To left and right are little apsidal side chapels with conchs, and at the diagonals are large round-headed windows. In between these features are eight blind pilasters which support the entablature on which the dome rests. A further frame is added around each wall compartment, along the pilaster sides and the underside of the entablature with a pair of bosses at the upper corners.
"Traditionalist" Orthodox be warned -this church has pews! (Information for non-Orthodox: In Orthodox churches the old rule is that you only sit during liturgical celebrations if you are infirm. Otherwise, you stand. Hence, no pews.)
The original terracotta tile floor has been replaced with a polychrome marble one in a geometric pattern based on the church fabric.
The sanctuary now has a simple but traditional solid screen iconostasis in white. There is only one register of four icons, the absolute minimum, depicting St Theodore, Our Lady, Christ and St John the Baptist.
The 18th century polychrome marble high altar has been brought forward out of the apse, and is now free-standing. It has alabaster panels on its frontal. Behind, the yellow marble frame of the original altarpiece remains, supported by a pair of stucco angels. However, the original altarpiece of St Theodore by Zuccari (which one?) has been replaced by an icon of Our Lady of the Sign (P'latytera or Blachernatissa).
The side walls have a pair of monochrome frescoes, depicting The Risen Christ Appears to St Thomas and The Supper at Emmaus.
The apse mosaic, which is from the 6th century albeit heavily restored, is very nice, but can be difficult to see on a dull day. It shows Christ seated on an orb representing the heavens, flanked by SS Peter and Paul and two martyrs, SS Theodore and Cleonicus. St Theodore is a later addition, from Pope Nicholas V's restoration. Christ's clothes are black and have gold lati clavi, stripes indicating high rank on Roman garments of the period. Above is the hand of God the Father.

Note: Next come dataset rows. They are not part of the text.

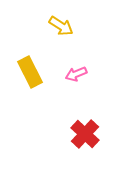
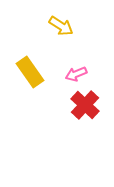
yellow rectangle: rotated 8 degrees counterclockwise
red cross: moved 29 px up
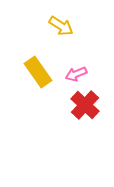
yellow rectangle: moved 8 px right
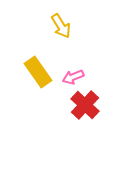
yellow arrow: rotated 25 degrees clockwise
pink arrow: moved 3 px left, 3 px down
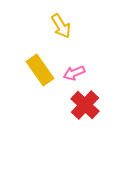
yellow rectangle: moved 2 px right, 2 px up
pink arrow: moved 1 px right, 4 px up
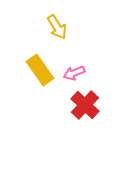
yellow arrow: moved 4 px left, 1 px down
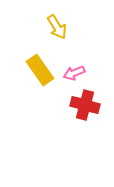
red cross: rotated 28 degrees counterclockwise
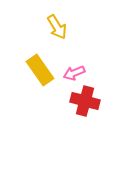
red cross: moved 4 px up
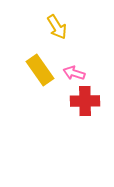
pink arrow: rotated 40 degrees clockwise
red cross: rotated 16 degrees counterclockwise
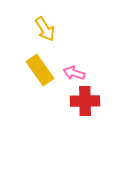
yellow arrow: moved 12 px left, 2 px down
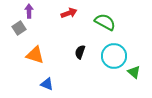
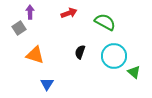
purple arrow: moved 1 px right, 1 px down
blue triangle: rotated 40 degrees clockwise
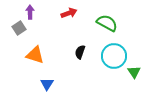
green semicircle: moved 2 px right, 1 px down
green triangle: rotated 16 degrees clockwise
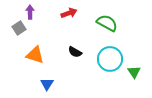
black semicircle: moved 5 px left; rotated 80 degrees counterclockwise
cyan circle: moved 4 px left, 3 px down
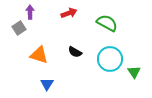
orange triangle: moved 4 px right
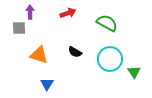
red arrow: moved 1 px left
gray square: rotated 32 degrees clockwise
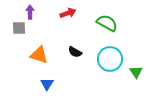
green triangle: moved 2 px right
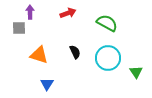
black semicircle: rotated 144 degrees counterclockwise
cyan circle: moved 2 px left, 1 px up
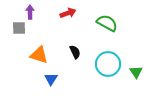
cyan circle: moved 6 px down
blue triangle: moved 4 px right, 5 px up
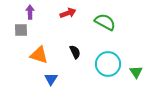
green semicircle: moved 2 px left, 1 px up
gray square: moved 2 px right, 2 px down
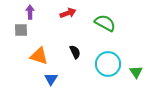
green semicircle: moved 1 px down
orange triangle: moved 1 px down
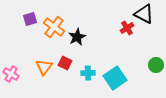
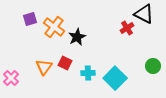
green circle: moved 3 px left, 1 px down
pink cross: moved 4 px down; rotated 14 degrees clockwise
cyan square: rotated 10 degrees counterclockwise
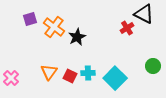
red square: moved 5 px right, 13 px down
orange triangle: moved 5 px right, 5 px down
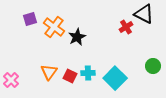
red cross: moved 1 px left, 1 px up
pink cross: moved 2 px down
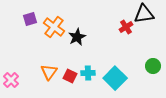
black triangle: rotated 35 degrees counterclockwise
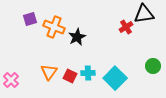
orange cross: rotated 15 degrees counterclockwise
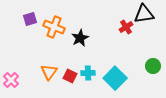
black star: moved 3 px right, 1 px down
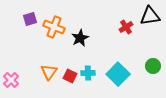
black triangle: moved 6 px right, 2 px down
cyan square: moved 3 px right, 4 px up
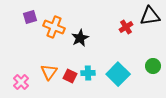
purple square: moved 2 px up
pink cross: moved 10 px right, 2 px down
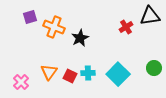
green circle: moved 1 px right, 2 px down
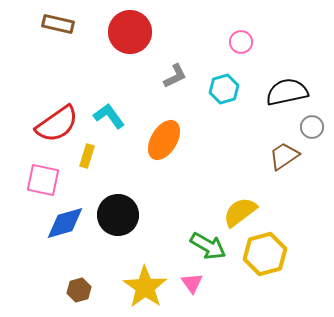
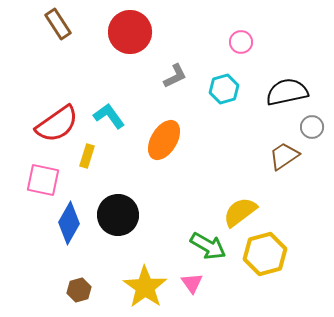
brown rectangle: rotated 44 degrees clockwise
blue diamond: moved 4 px right; rotated 45 degrees counterclockwise
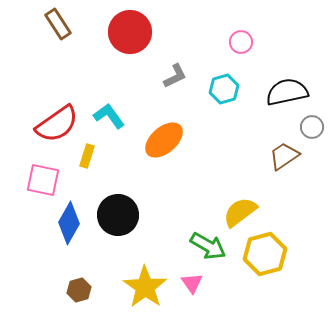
orange ellipse: rotated 18 degrees clockwise
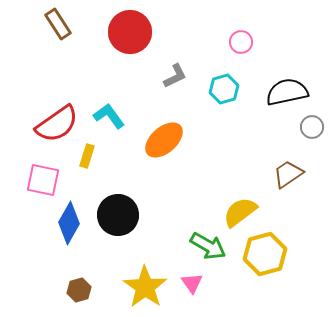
brown trapezoid: moved 4 px right, 18 px down
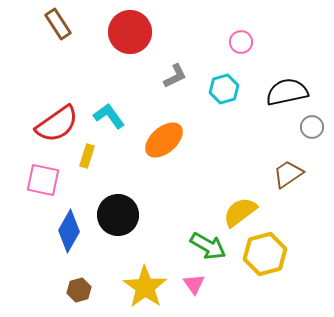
blue diamond: moved 8 px down
pink triangle: moved 2 px right, 1 px down
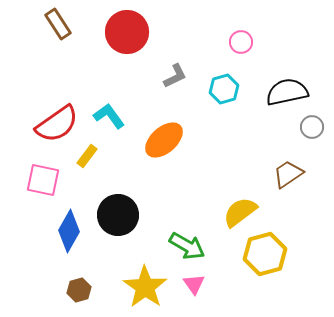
red circle: moved 3 px left
yellow rectangle: rotated 20 degrees clockwise
green arrow: moved 21 px left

Over the apse is a rectangular window embellished with a stucco wreath on top.
The side chapels are very similarly designed, with polychrome marble altar frontals. The altarpieces are in frames of yellow Sienese marble, topped by tondi in the same material which are embellished with curlicues and palm fronds and which have a star on top. The epigraphs in the tondi proclaim the dedications of the altars, but be careful! One of them is wrong.
However, the left hand chapel proclaims a dedication to St Julian the Hospitaller, following the theme of healing for which the chuch used to be noted. This is not the subject of the altarpiece, and the original painting by Baciccio has been lost. The Sacconi put an 18th century work here in its place, depicting SS Rainerius of Pisa and Hyacintha Mariscotti venerating the Sacred Heart.
The church is open (unofficial source) from 9:30 to 12:30 daily, except Saturdays when it should open from about 17:30 to about 19:00.
The Orthodox are more relaxed than the Catholics about people entering and leaving the church during liturgical celebrations (see below), but do not even think about taking photos. It is polite to light a candle on entering, and not to talk, stare or point during the celebrations.
The regular liturgical celebrations held here are:
Saturday at 18:00: Esperinos (Vespers).
Sunday at 9:00: Orthros (Lauds); 10:30: Eucharistic Liturgy (Mass).
Non-Orthodox Christians, including Catholics, should not receive Communion at the Eucharist. The Orthodox take this seriously.